O reajuste de medicamentos autorizado no fim de março pode elevar os preços em até 3,81% no Brasil, conforme definição da Câmara de Regulação do Mercado de Medicamentos (CMED). A medida estabelece o teto anual de aumento para o setor farmacêutico, mas não obriga a aplicação imediata dos novos valores ao consumidor.
O modelo prevê três faixas de reajuste, de acordo com o nível de concorrência de cada produto. Medicamentos com maior concorrência podem ter aumento de até 3,81%. Já aqueles com concorrência intermediária têm limite de 2,47%. Por outro lado, remédios com pouca ou nenhuma concorrência podem subir até 1,13%.
Na prática, o impacto tende a variar. Isso ocorre porque fabricantes, distribuidores e farmácias definem os preços finais conforme estratégias comerciais e condições de mercado. Assim, parte dos produtos pode não sofrer reajuste integral.
Menor reajuste em duas décadas
Dados da Agência Nacional de Vigilância Sanitária (Anvisa) indicam que o reajuste médio autorizado ficou em até 2,47%, o menor percentual dos últimos 20 anos. O índice também permanece abaixo da inflação acumulada em 12 meses, medida pelo Índice Nacional de Preços ao Consumidor Amplo (IPCA), que atingiu 3,81%.

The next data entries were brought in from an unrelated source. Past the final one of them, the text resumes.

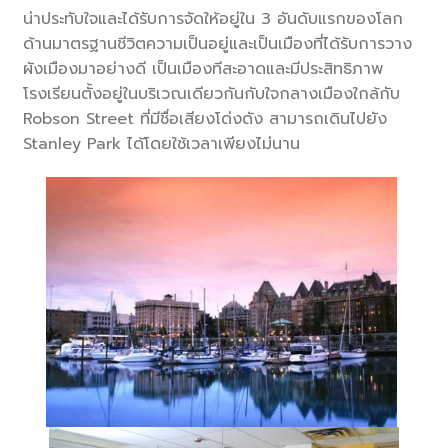
น่าประทับใจและได้รับการจัดให้อยู่ใน 3 อันดับแรกของโลก
ด้านมาตรฐานชีวิตความเป็นอยู่และเป็นเมืองที่ได้รับการวาง
ผังเมืองมาอย่างดี เป็นเมืองทีสะอาดและมีประสิทธิภาพ
โรงเรียนตั้งอยู่ในบริเวณเดียวกันกับใจกลางเมืองใกล้กับ
Robson Street ที่มีชื่อเสียงโด่งดัง สามารถเดินไปยัง
Stanley Park ได้โดยใช้เวลาเพียงไม่นาน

Segundo a agência, a redução dos percentuais nos últimos anos reforça o papel da regulação na contenção de aumentos excessivos. Em ciclos anteriores, o teto chegou a superar os 10%, com impacto mais direto no orçamento das famílias.
Como funciona o reajuste de medicamentos
O reajuste de medicamentos segue critérios definidos pela Lei 10.742/2003, que regula o setor farmacêutico no país. O cálculo considera a inflação oficial, medida pelo IPCA, e inclui descontos relacionados à produtividade da indústria e à dinâmica concorrencial.

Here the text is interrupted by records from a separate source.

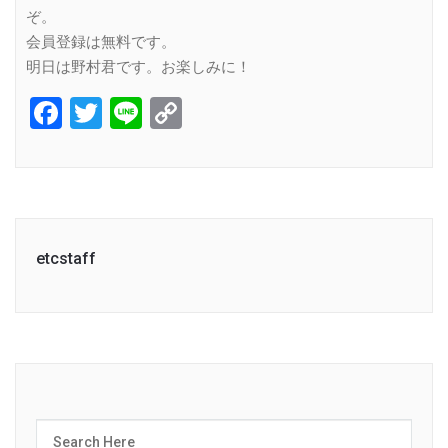
ぞ。
会員登録は無料です。
明日は野村君です。お楽しみに！
Facebook
Twitter
Line
Copy
Link
etcstaff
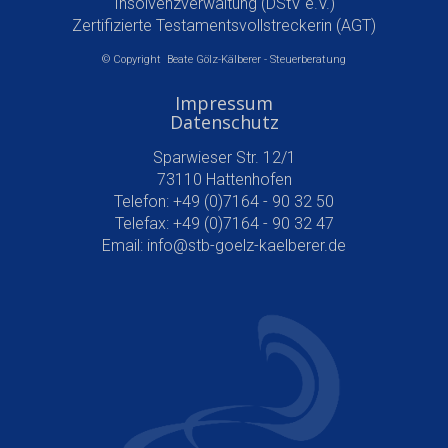
Insolvenzverwaltung (DStV e.V.)
Zertifizierte Testamentsvollstreckerin (AGT)
© Copyright Beate Gölz-Kälberer - Steuerberatung
Impressum
Datenschutz
Sparwieser Str. 12/1
73110 Hattenhofen
Telefon: +49 (0)7164 - 90 32 50
Telefax: +49 (0)7164 - 90 32 47
Email:
info@stb-goelz-kaelberer.de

Na prática, isso significa que o aumento autorizado nem sempre acompanha integralmente a inflação. O modelo busca equilibrar a sustentabilidade econômica das empresas com a proteção do consumidor.

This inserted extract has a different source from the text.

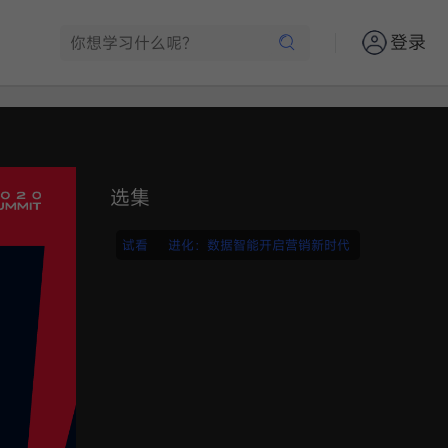
登录
选集
试看
进化：数据智能开启营销新时代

Algumas categorias não seguem essa regra geral. É o caso de medicamentos fitoterápicos (de origem vegetal), homeopáticos (baseados em diluições específicas) e determinados produtos vendidos sem prescrição, que possuem regras próprias de precificação, especialmente em mercados com maior concorrência.
Impacto no bolso do consumidor
Mesmo com o reajuste autorizado, o efeito no bolso depende de fatores como concorrência entre farmácias, políticas de desconto e programas de fidelidade. Em muitos casos, essas estratégias podem reduzir o impacto percebido pelo consumidor.
Ainda assim, o reajuste anual continua sendo um dos principais fatores de pressão sobre os gastos com saúde, sobretudo para quem depende de medicamentos de uso contínuo.